## What is expected
Return the text lines of each record below word for word, and leave out the pictures.

_ _ _ _

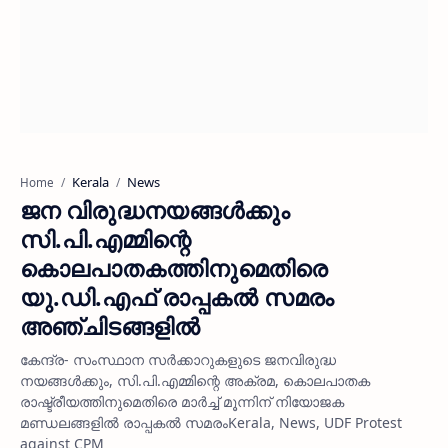
Kerala
News
Home
ജന വിരുദ്ധനയങ്ങള്‍ക്കും
സി.പി.എമ്മിന്റെ
കൊലപാതകത്തിനുമെതിരെ
യു.ഡി.എഫ് രാപ്പകല്‍ സമരം
അഞ്ചിടങ്ങളില്‍
കേന്ദ്ര- സംസ്ഥാന സര്‍ക്കാറുകളുടെ ജനവിരുദ്ധ
നയങ്ങള്‍ക്കും, സി.പി.എമ്മിന്റെ അക്രമ, കൊലപാതക
രാഷ്ട്രീയത്തിനുമെതിരെ മാര്‍ച്ച് മൂന്നിന് നിയോജക
മണ്ഡലങ്ങളില്‍ രാപ്പകല്‍ സമരംKerala, News, UDF Protest
against CPM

_ _ _ _

## Solution to this exercise
Kerala
News
Home
ജന വിരുദ്ധനയങ്ങള്‍ക്കും
സി.പി.എമ്മിന്റെ
കൊലപാതകത്തിനുമെതിരെ
യു.ഡി.എഫ് രാപ്പകല്‍ സമരം
അഞ്ചിടങ്ങളില്‍
കേന്ദ്ര- സംസ്ഥാന സര്‍ക്കാറുകളുടെ ജനവിരുദ്ധ
നയങ്ങള്‍ക്കും, സി.പി.എമ്മിന്റെ അക്രമ, കൊലപാതക
രാഷ്ട്രീയത്തിനുമെതിരെ മാര്‍ച്ച് മൂന്നിന് നിയോജക
മണ്ഡലങ്ങളില്‍ രാപ്പകല്‍ സമരംKerala, News, UDF Protest
against CPM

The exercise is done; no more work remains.